Fossil plant remains reveal sensitive Greenland ice sheet
The ice of glaciers preserves many things. Not only gas bubbles that open a window for science into the climate of the past, or bodies of animals and people from the Stone Age, but also plant remains that tell an exciting and intriguing story about the Greenland Ice Sheet. This is the conclusion of a study by an international team of researchers who accidentally stumbled across forgotten drilling samples from the 1960s. The sensational result of the study: Greenland’s ice sheet has largely melted away at least once for an extended period of time in the past 1 million years, probably twice.
They’re fossils, but they look like they just died yesterday.
Andrew Christ, lead author, University of Vermont
The research team, led by Paul Bierman of the University of Vermont, Joerg Schaefer of Columbia University and Dorthe Dahl-Jensen of the University of Copenhagen, came to this conclusion after discovering partially perfectly preserved plant remains in sediment samples from ice cores. The samples came from cores taken from Camp Century, the former US base in Greenland’s ice sheet, about 120 kilometres from the coast. Andrew Christ from the University of Vermont and lead author of the study, had examined the remains in the sediment samples and explains: “Ice sheets typically pulverize and destroy everything in their path. But what we discovered were delicate plant structures. They’re fossils, but they look like they died yesterday. It’s a time capsule of what used to live on Greenland that we wouldn’t be able to find anywhere else.” The team’s study is featured in the latest edition of the Proceedings of the National Academy of Sciences PNAS.
Video language: English, length: 2:35 min Video_ University of Vermont
The significance of the find becomes clear when one considers that the cores at the end of which the sediment samples were found came from a 1.4 kilometre thick ice sheet, in the middle of the Greenland ice sheet. The plants clearly show that this ice sheet had not been there for a long time, so that a forest community had been able to develop. “Our analyses show that they come from boreal forest—the conifer, birch and willow forests common to Canada and Alaska,” explains Professor Dorthe Dahl-Jensen. “These hardy plants and trees are tolerant of cold conditions.” To learn more about the circumstances, the researchers used different isotope analyses, i.e. different chemical forms of the same element, and were thus able to show that there could have been no ice at the site. In combination with luminescence measurements of the soil samples, radiocarbon measurements of the plants and the arrangement of the ice and dirt layers, the researchers concluded that most of Greenland must have been completely ice-free at least once in the last million years. Maybe even several times during the interglacial periods.
“This is not a twenty-generation problem, but an urgent problem in the next 50 years”

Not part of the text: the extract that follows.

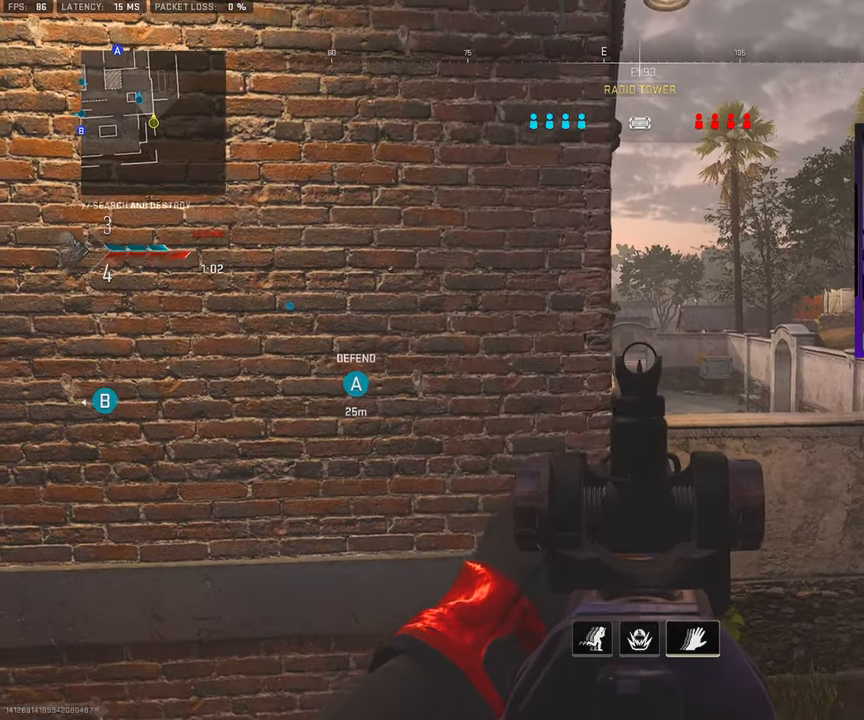
{"buttons": [], "left_stick": "down", "right_stick": "center", "events": [[33, "left_stick", "center"], [133, "left_stick", "down"]]}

Professor Paul Bierman, study leader, University of Vermont
Until now, it was assumed that the ice sheet could have been smaller during these warm periods. But the new results show how sensitively this actually mighty ice sheet reacts to warming and has melted much more than previously assumed. “Our study shows that Greenland is much more sensitive to natural climate warming than we used to think. And we already know that humanity’s out-of-control warming of the planet hugely exceeds the natural rate,,” Andrew Christ continues. Professor Paul Bierman agrees: “This is not a twenty-generation problem, but an urgent problem for the next 50 years. Professor Dahl-Jensen also sees the need to act now to prevent the ice sheet from melting to such an extent that plant communities would form again.
The story of the sediment samples themselves is also intriguing in itself. That’s because the samples were created in the 1960s at the then-secret U.S. military camp Camp Century. The camp was built into the ice sheet of Greenland and was to serve as a test for missile launching bases in the ice. Therefore, the ice sheet was examined, among other things with drill samples. In the process, the samples were unearthed and stored in a US Army freezer. On winding paths they found their way to Copenhagen, where they were simply stored until a few years ago. It was only when the institute moved to a new location that they accidentally came to light and were examined. The ice cores were among the first of their kind and helped create the first climate models of Earth’s past. The camp itself was used from 1959 to 1967 and then abandoned. It gained notoriety when it became clear that the US Army had operated a nuclear reactor there, which was subsequently removed. But the rest of the garbage was simply left in the eternal ice in the hope that it would do no harm there. But Greenland’s ice is not that eternal, as the new study just shows.